Yönerge 1 »
Aşağıdaki üç ifadenin Çinli sporcular hakkındaki metinle uyuşup uyuşmadığını belirtin; her biri için evet ya da hayır deyin ve karar veren sözleri metinden aynen alıntılayın. (a) Paris'teki madalya yarışı ABD ile Çin arasında geçmektedir. (b) Bu rekabet Washington için Pekin için olduğundan daha önemlidir. (c) Çin'in Olimpiyat öncesinde madalya beklediği dallardan biri badmintondur.
Yönerge 2 »
Çinli sporcular hakkındaki metni bittiği yerden devam ettirin.

Verilen metin »

• • • •

Çinli sporcular, altın madalya kazanmak için çocukluklarından itibaren aralıksız şekilde yoğun bir eğitime maruz kalıyorlar. Tüm çaba Çin’in madalya sıralaması en yukarıya ulaşması için. Ancak bu yolda başarıyı yakalayamayanlar da var…
Oğuz Büber - Muhalif Analiz
Çoğu Olimpiyatta olduğu gibi Paris’te de madalya yarışı Amerika Birleşik Devletleri ile Çin Halk Cumhuriyeti arasında geçiyor. Bu kıyasıya rekabetin Pekin için Washington için olduğundan çok daha fazla önem arz ettiğini söyleyebiliriz. Yazının ilerleyen kısımlarında bu fikri neden belirttiğimi anlayacaksınız.
Çin için Olimpiyat öncesinde beklediği gibi en fazla madalyanın geldiği dallar atıcılık, badminton, jimnastik, atlama ve yüzme oluyordu. Yarışmanın son günlerine doğru halterde de madalyalar kazanacaklarını söyleyebiliriz.

• • • •

Kaydedilmiş girdiler
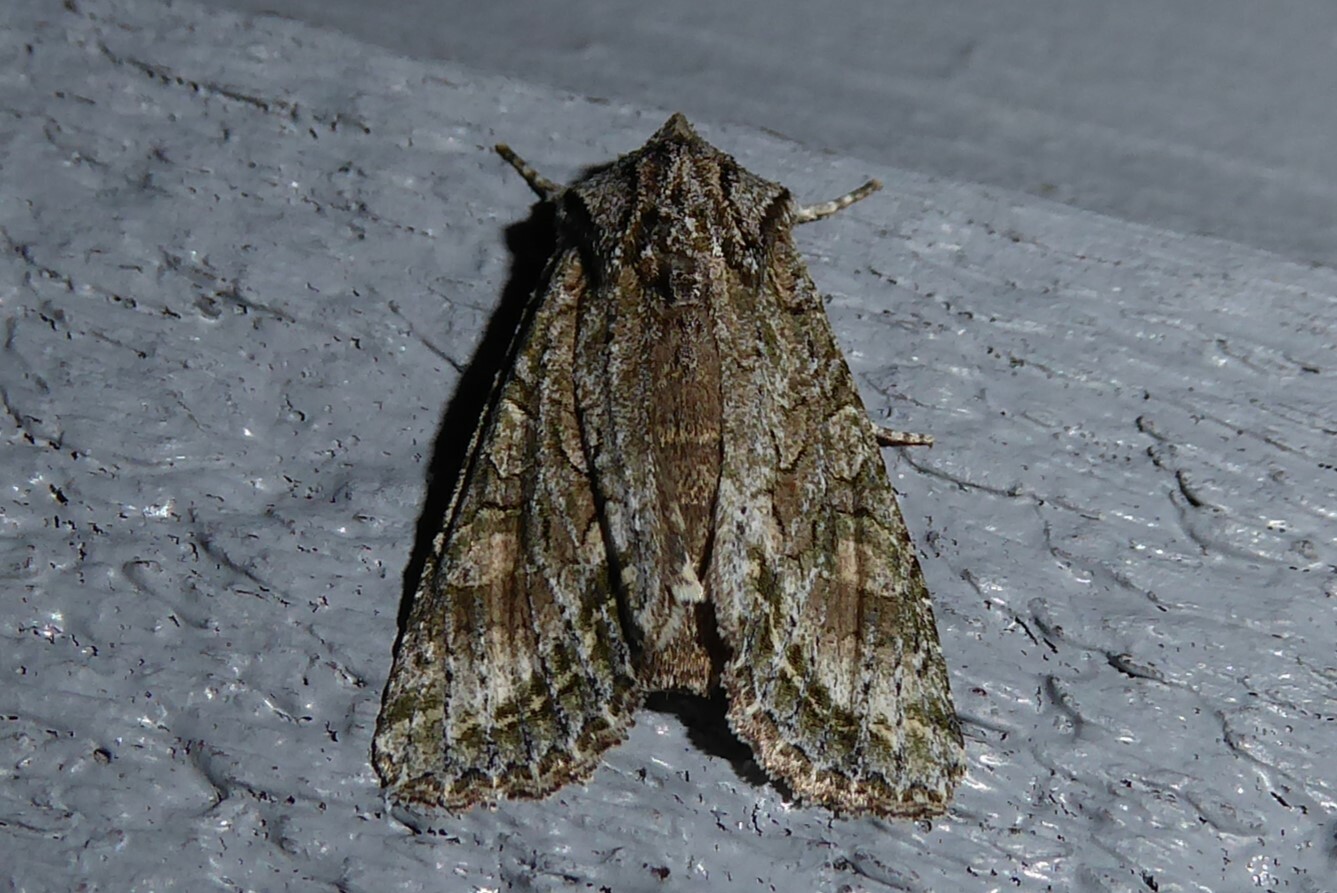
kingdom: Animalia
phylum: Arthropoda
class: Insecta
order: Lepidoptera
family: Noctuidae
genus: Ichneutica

• • • •

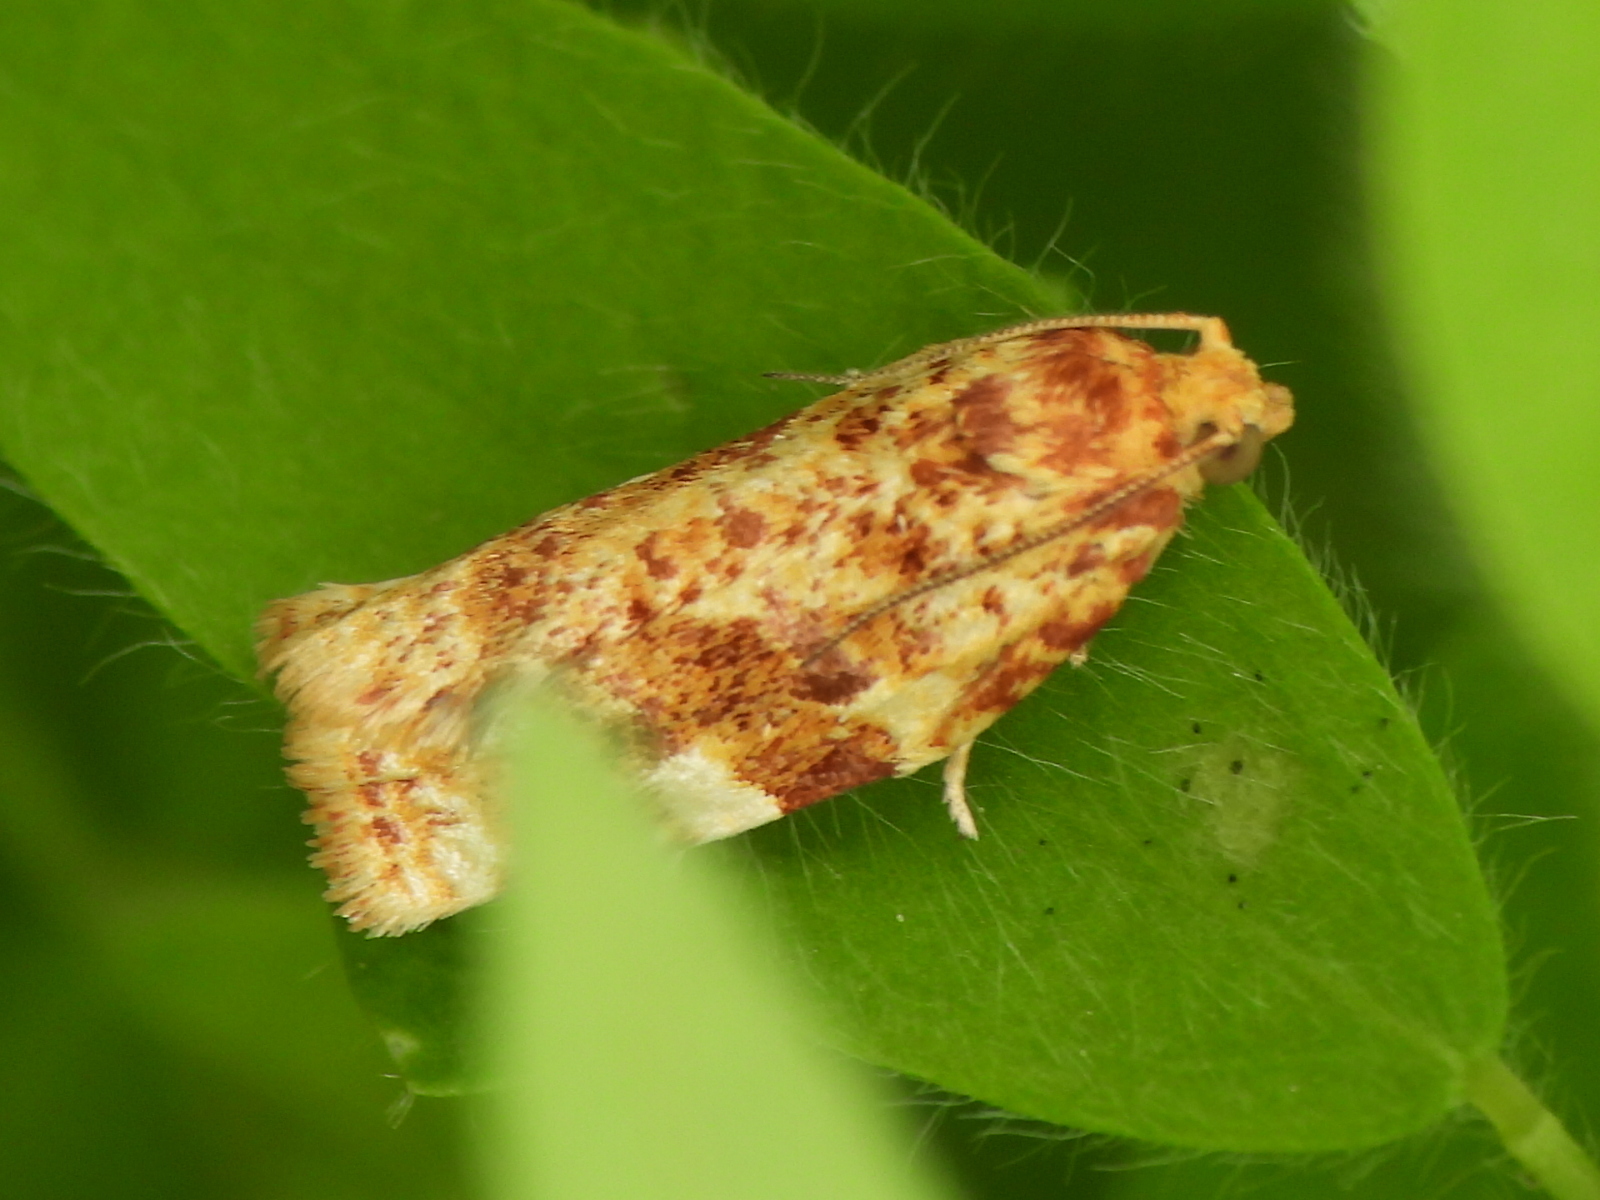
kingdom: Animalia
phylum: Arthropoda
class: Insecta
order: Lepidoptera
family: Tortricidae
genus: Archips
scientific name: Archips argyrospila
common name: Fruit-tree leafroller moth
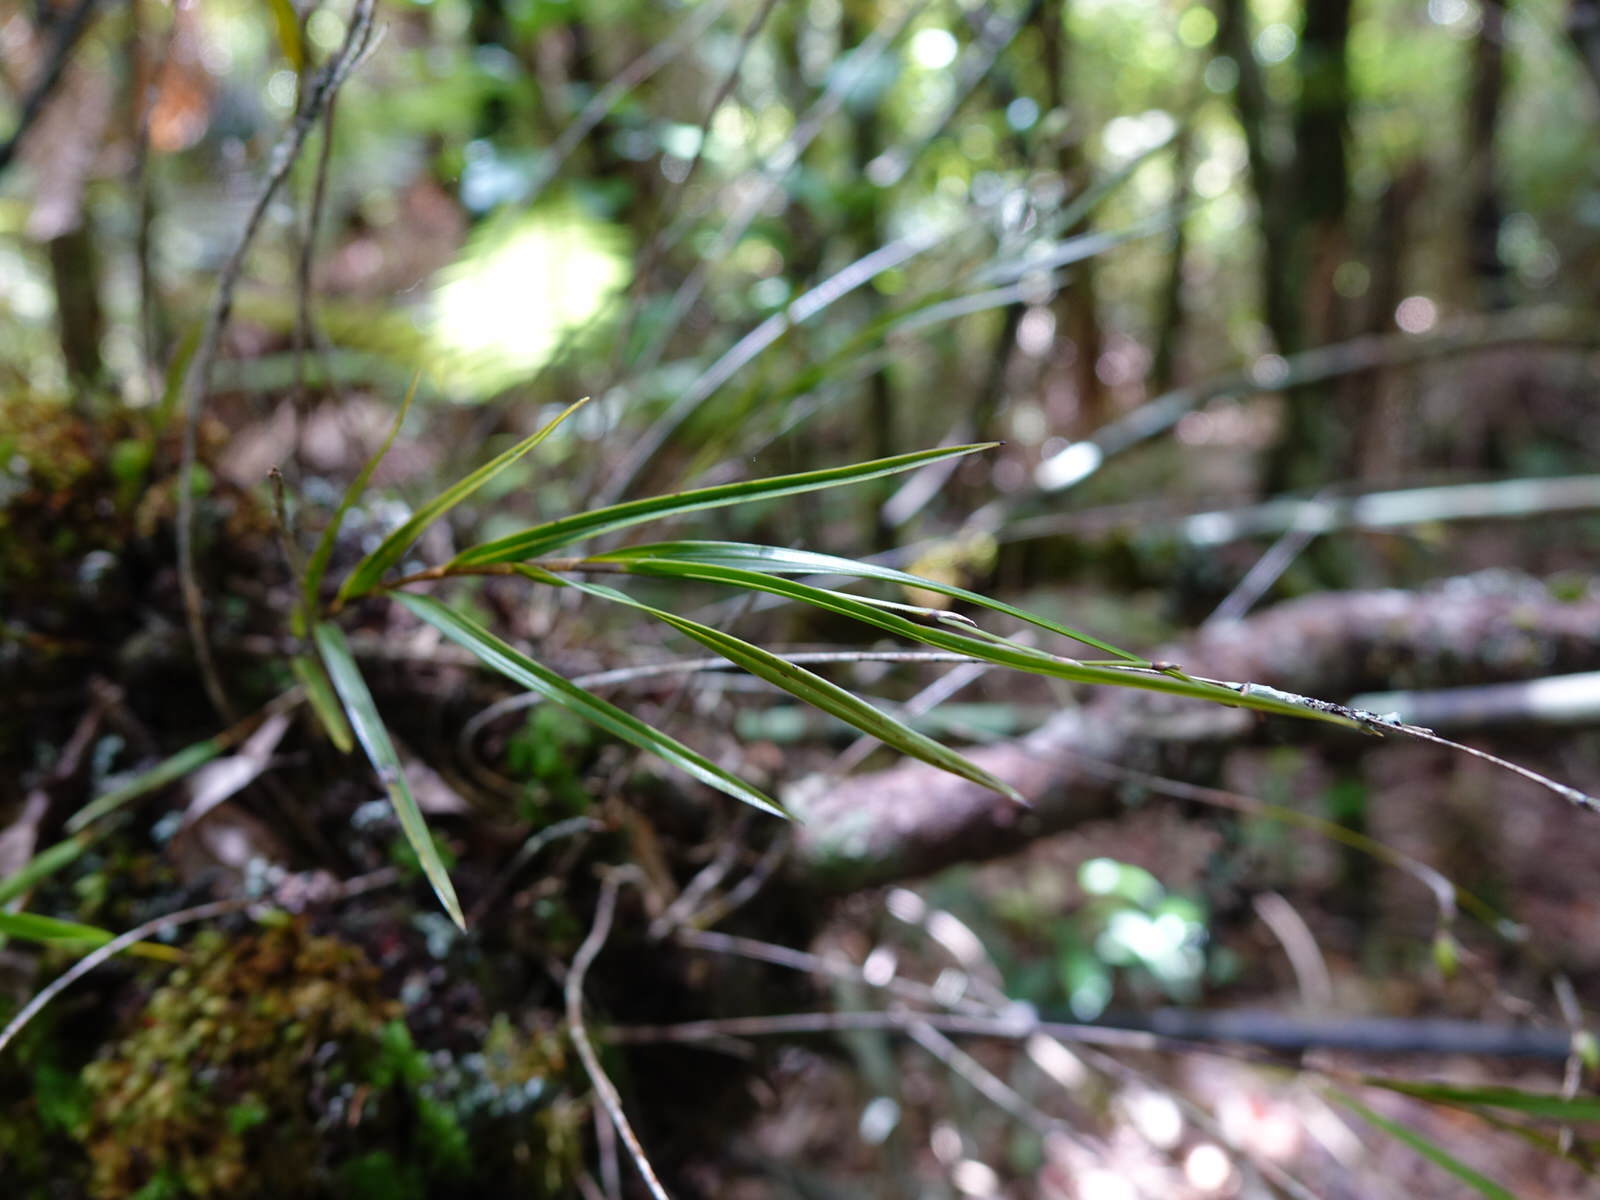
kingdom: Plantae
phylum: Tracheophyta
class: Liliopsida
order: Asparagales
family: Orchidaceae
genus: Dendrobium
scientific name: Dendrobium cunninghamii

• • • •

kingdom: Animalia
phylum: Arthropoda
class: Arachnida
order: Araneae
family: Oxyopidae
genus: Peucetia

• • • •

Görev yanıtı 1 »
(a) Evet: "Paris’te de madalya yarışı Amerika Birleşik Devletleri ile Çin Halk Cumhuriyeti arasında geçiyor"
(b) Hayır: "Bu kıyasıya rekabetin Pekin için Washington için olduğundan çok daha fazla önem arz ettiğini söyleyebiliriz."
(c) Evet: "en fazla madalyanın geldiği dallar atıcılık, badminton, jimnastik, atlama ve yüzme oluyordu"

Görev yanıtı 2 »
Madalya serüvenin nasıl başladığına bir bakalım…
Ulusal Seferberlik
Eski Çin Devlet Başkanı Mao Zedong, genç Halk Cumhuriyeti’nin kaslarını geliştirmesini emrettiğinden beri Çin, sporu oldukça ciddiye alıyor. Komünist devrimin lideri Mao’nun kaleme aldığı ilk makale de, “Asya’nın hasta adamı” olarak nitelendirilen bir ülkenin kas gücünü geliştirmesine dairdi.
Ülkenin Olimpiyatlardan yaklaşık 30 yıl ayrı kaldığı bir dönem var. Bu süreçte siyaset sporun önünde yer alıyordu. Rakipleri Tayvan, Çin Cumhuriyeti olarak oyunlarda yer aldığı için Pekin ‘Çin Taipei’ olarak isim değişikliği gerçekleşene dek Olimpiyatları boykot etmişti.
Fakat sonrasında, tarihler 1984’ü gösterdiğinde; Çin Devleti, Sovyetler Birliği’ni örnek alarak şampiyonlar yetiştirmek amacıyla devlet tarafından işletilen binlerce spor okulu kurdu.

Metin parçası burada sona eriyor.